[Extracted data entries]
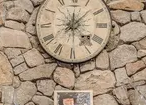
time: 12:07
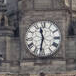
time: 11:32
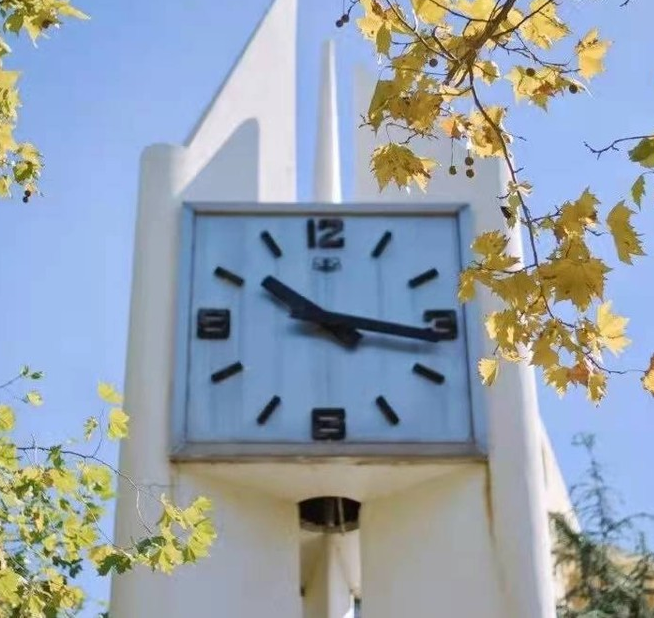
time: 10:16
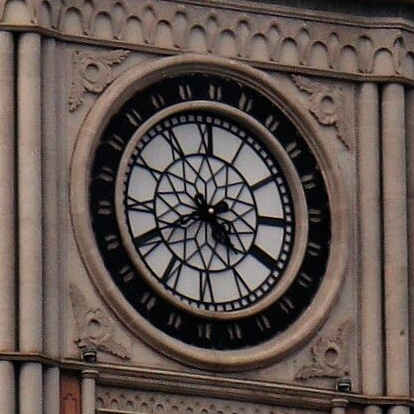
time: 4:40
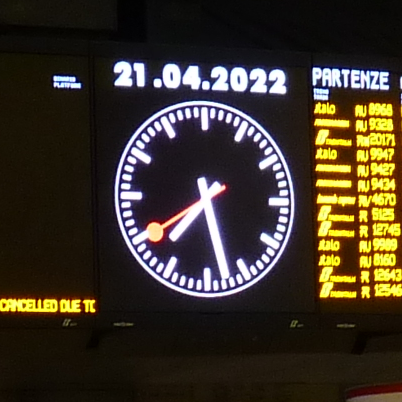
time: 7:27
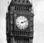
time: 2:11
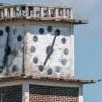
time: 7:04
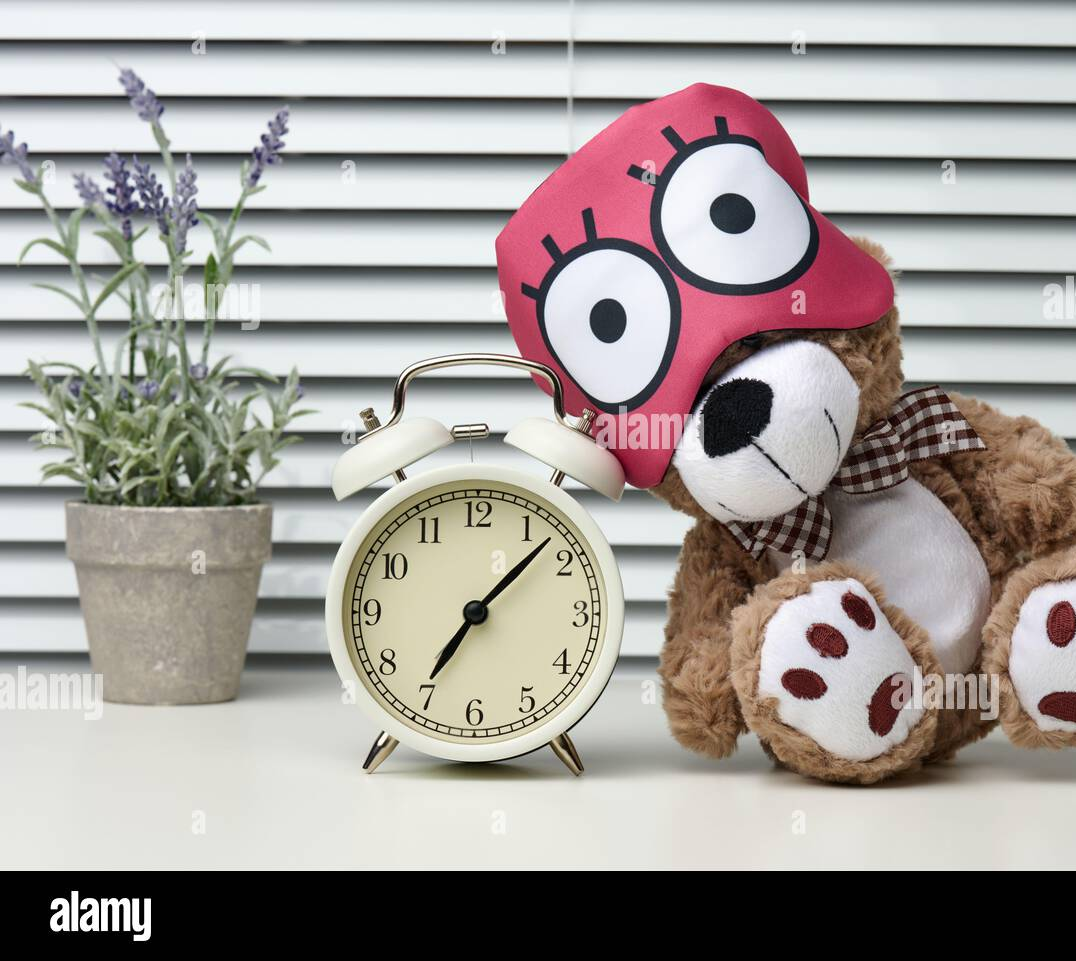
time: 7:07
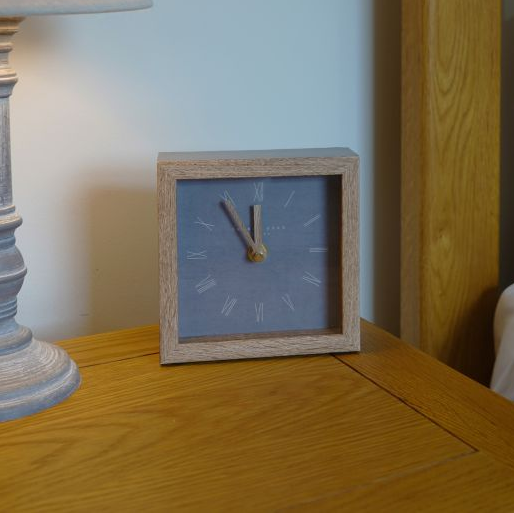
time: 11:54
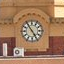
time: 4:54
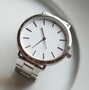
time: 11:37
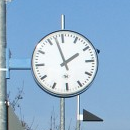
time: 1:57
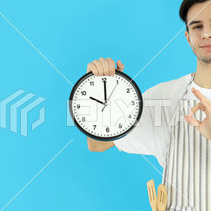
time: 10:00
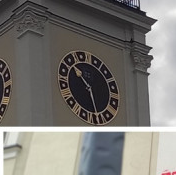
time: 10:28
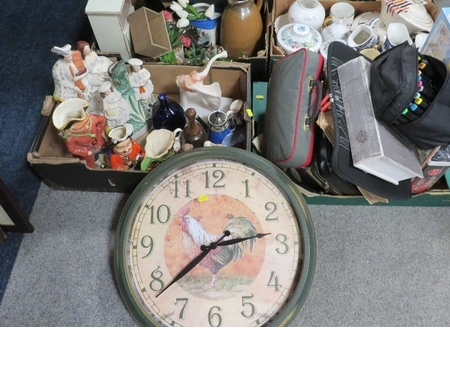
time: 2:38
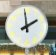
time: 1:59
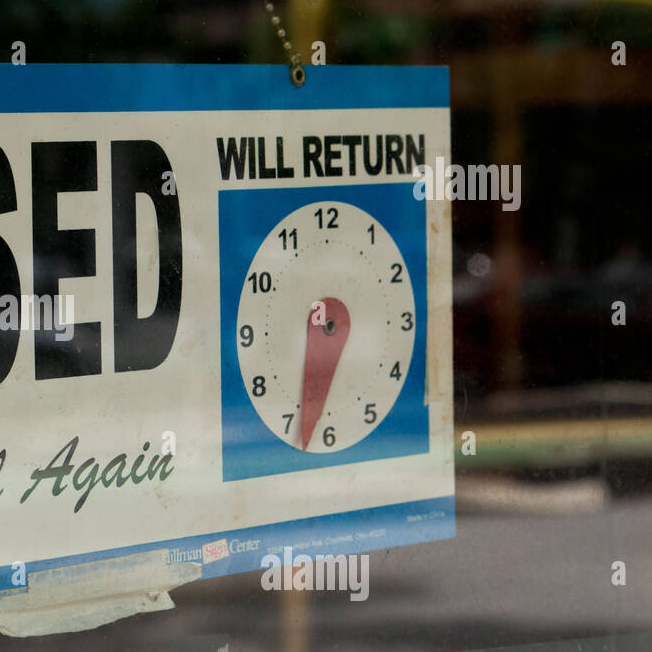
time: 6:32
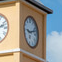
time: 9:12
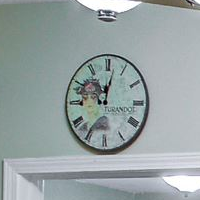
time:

Your objective:
Rewrite the lines of all the records above as a numbered list, with no blank lines and without the pictures.

The output:
1. time: 12:07
2. time: 11:32
3. time: 10:16
4. time: 4:40
5. time: 7:27
6. time: 2:11
7. time: 7:04
8. time: 7:07
9. time: 11:54
10. time: 4:54
11. time: 11:37
12. time: 1:57
13. time: 10:00
14. time: 10:28
15. time: 2:38
16. time: 1:59
17. time: 6:32
18. time: 9:12
19. time:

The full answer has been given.